• [DOCUMENT SECTION]
Garner waited for Rumsfeld outside. Soon, Bush and Rice came out and walked three or four steps past Garner. Suddenly Bush turned back.

“Hey, if you have any problem with that governor down in Florida, just let me know,” he said.

Shortly after the invasion, while Garner was in Kuwait waiting to move into Iraq, Rumsfeld chose L. Paul “Jerry” Bremer, a 61-year-old terrorism expert and protégé of Henry Kissinger, to effectively replace Garner, but as a presidential envoy. On Garner’s first day in Iraq, April 22, he signed on to an agreement to set up an interim Iraqi advisory group, made up of prominent Kurds, Shiites and Sunnis, many of them expatriates, to put an Iraqi face on the postwar occupation government. Two days later, Rumsfeld called to tell him Bremer was coming over, and said he wanted Garner to stay on as well.

“It doesn’t work that way,” Garner said. “You can’t have the guy who used to be in charge and the guy who’s now in charge there, because you divide the loyalties of the people. So the best thing for me is just to step out of here.”

Rumsfeld convinced Garner to stay temporarily, and the retired general and Bremer clashed, as Bremer quickly unveiled a plan to ban as many as 50,000 members of Saddam Hussein’s Baath Party from government employment.

“Hell,” Garner told him, “you won’t be able to run anything if you go this deep.”

The next day, Bremer revealed a second draft order, disbanding the Iraqi ministries of Defense and Interior, the entire Iraqi military, and all of Saddam’s bodyguard and special paramilitary organizations. Garner was stunned. The de-Baathification order was dumb, but this was a disaster.

“We have always made plans to bring the army back,” he insisted. This new plan was just coming out of the blue, subverting months of work.

“Well, the plans have changed,” Bremer replied.

Bremer then met with the Iraqi advisory group Garner had agreed to work with. “One thing you need to realize is you’re not the government,” he told them. “We are. And we’re in charge.”

The next day, the group went home.

Garner came back to the U.S. in June and basically hid out for a couple of weeks, not wanting to see anyone at the Pentagon or talk about his experience in Iraq. Finally, on June 18, 2003, alone with Rumsfeld around the small table in the secretary’s office, Garner felt he had an obligation to state the depths of his concerns.

“We’ve made three tragic decisions,” Garner said.

“Really?” Rumsfeld said.

“Three terrible mistakes,” Garner said. He cited the extent of the de-Baathification, getting rid of the army, and summarily dumping the Iraqi leadership group. Disbanding the military had been the biggest mistake. Now there were hundreds of thousands of disorganized, unemployed, armed Iraqis running around. Garner made his final point: “There’s still time to rectify this. There’s still time to turn it around.”


Rumsfeld looked at Garner for a moment with his take-no-prisoners gaze. “Well,” he said, “I don’t think there is anything we can do, because we are where we are.”

• [SUPPLIED DATA]
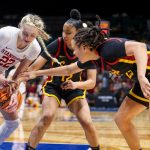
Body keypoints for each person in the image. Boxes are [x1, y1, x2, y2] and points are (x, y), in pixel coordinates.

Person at [21, 23, 150, 150]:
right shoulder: (95, 58)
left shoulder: (107, 48)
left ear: (84, 47)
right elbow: (68, 70)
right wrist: (36, 73)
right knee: (122, 120)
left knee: (123, 119)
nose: (74, 54)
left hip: (145, 76)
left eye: (75, 49)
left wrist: (141, 76)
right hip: (145, 80)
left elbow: (140, 47)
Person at [25, 9, 100, 150]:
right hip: (54, 86)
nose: (64, 35)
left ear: (78, 33)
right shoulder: (57, 44)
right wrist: (18, 79)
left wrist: (75, 84)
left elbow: (92, 82)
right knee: (47, 116)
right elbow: (34, 67)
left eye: (68, 32)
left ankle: (96, 148)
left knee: (87, 121)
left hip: (75, 89)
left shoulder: (87, 48)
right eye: (63, 31)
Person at [0, 14, 49, 144]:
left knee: (13, 123)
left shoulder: (35, 49)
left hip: (1, 75)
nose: (28, 38)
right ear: (20, 27)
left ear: (38, 34)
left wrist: (14, 91)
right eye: (25, 33)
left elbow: (19, 74)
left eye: (32, 35)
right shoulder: (5, 34)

• [WHAT IS EXPECTED] Summarize the excerpt about Garner, Bremer and Rumsfeld in postwar Iraq in two sentences.

• [EXERCISE ANSWER] After Rumsfeld chose Bremer to effectively replace Garner, Bremer planned to ban up to 50,000 Baath Party members from government jobs, drafted an order disbanding the Iraqi military and the Defense and Interior ministries, and told the Iraqi advisory group that it was not the government, after which the group went home. On June 18, 2003, Garner told Rumsfeld that these were three terrible mistakes that could still be turned around, but Rumsfeld answered that nothing could be done "because we are where we are."